Five Long-Time Faculty Members Say Farewell

The end of the 2008-09 academic year will be much more than the start of another summer break for five long-time faculty members. For Professors Glenn Asquith, Joe Gerencher, Ed Little, Jim Mitchell, and Bettie Smolansky—all retiring this semester—May 2009 marks the beginning of a new phase of learning and exploration. Colleagues honored the five with gifts and celebrations, including an ice cream social held May 14 in the HUB Pavilion.

The professors shared a few of their most memorable times and career highlights:

  • Martha Reid, professor of English, and Bettie Smolansky at a reception held April 17. Photo by Eddie Flaherty '12
    "My greatest satisfaction has been working with the students who came to us without much of a sense of their own potential—helping them find one or more of what I call 'light bulb moments,' then watching them emerge to become pillars of their communities. It is hard for me to believe that there can be a greater sense of fulfillment than to have had a hand in such a process."—Bettie Smolansky, professor of sociology

  • "I will miss seeing students grow and develop their gifts for ministry, and then being launched into their vocation with a sense of confidence and purpose. For me, that was absolutely the best part of teaching."—Glenn Asquith Jr.,  professor of pastoral theology, Moravian Theological Seminary

  • "I'll miss the intellectually stimulating environment of academia and the interactions with students and colleagues. But I'll also miss the campus, my lab, and the 'toys' I get to make and play with as part of the teaching process for Earth and Space Sciences."—Joseph Gerencher  Jr., professor of Earth science        

  • "If I had to single out something concrete that I feel especially good about, I might say that I believe I am the longest-serving woman faculty member at the college with the longest continuing commitment in the nation to the education of women."—Bettie Smolansky    

  • "Taking groups of students to Nicaragua and Antigua for cross-cultural learning was one of the most memorable times.

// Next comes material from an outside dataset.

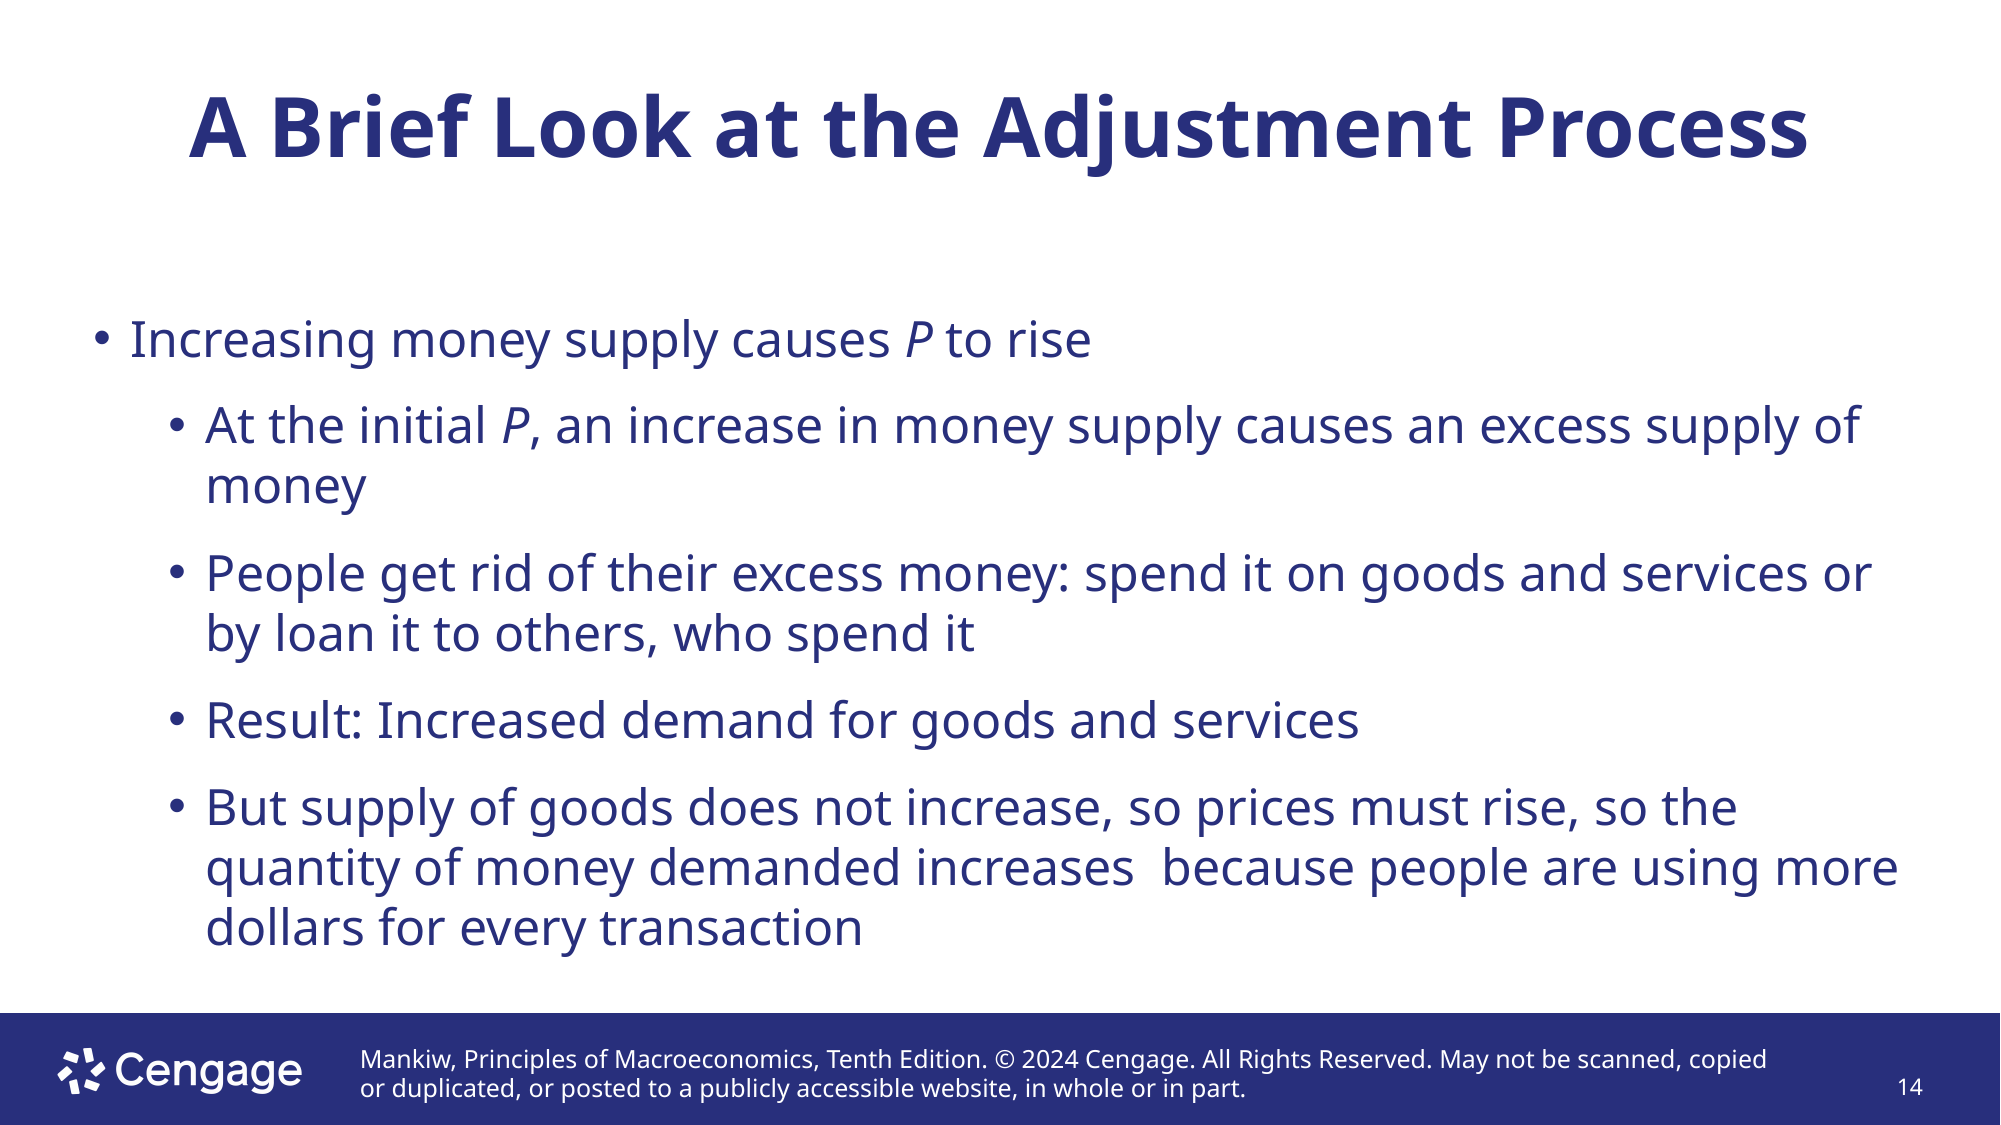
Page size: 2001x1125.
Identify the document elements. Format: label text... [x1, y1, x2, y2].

picture [30, 1020, 329, 1122]
list Increasing money supply causes P to rise At the initial P, an increase in money supply causes an excess supply of money People get rid of their excess money: spend it on goods and services or by loan it to others, who spend it Result: Increased demand for goods and services But supply of goods does not increase, so prices must rise, so the quantity of money demanded increases because people are using more dollars for every transaction [78, 299, 1923, 1014]
title A Brief Look at the Adjustment Process [78, 77, 1923, 278]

The opportunity to apply the field of pastoral care and counseling in very different cultural and religious environments was theological education at its best!"—Glenn Asquith

  • "Studying the Earth and the cosmos, and sharing this information with students and colleagues, has been my life's work and passion."—Joe Gerencher

What's next? Our colleagues will be reading, traveling, and spending more time with family and friends. Glenn Asquith also will be exploring opportunities in pastoral counseling, teaching, and ministry, as well as writing The Concise Dictionary of Pastoral Care and Counseling for Abingdon Press. Bettie Smolansky says that she and Oles are already at work on a follow-up volume to their earlier scholarly collaboration on international affairs. She also plans to draft a family memoir for her children. (But look for her on campus, too: "I hope not to be cut off abruptly, since I will visit for coffee or lunch as my other activities allow," she says.) Joe Gerencher hopes to "slow the pace, to spend more time at play, and to take full advantage of a truly flexible schedule." 

Thank you Rev. Glenn H. Asquith Jr. (1978), professor of pastoral theology, Moravian Theological Seminary; Joseph J. Gerencher Jr. (1969), professor of Earth science; Edward E. Little (1968), professor of physical education; James B. Mitchell Jr. (1965), professor of biology; and Bettie M. Smolansky (1964), professor of sociology.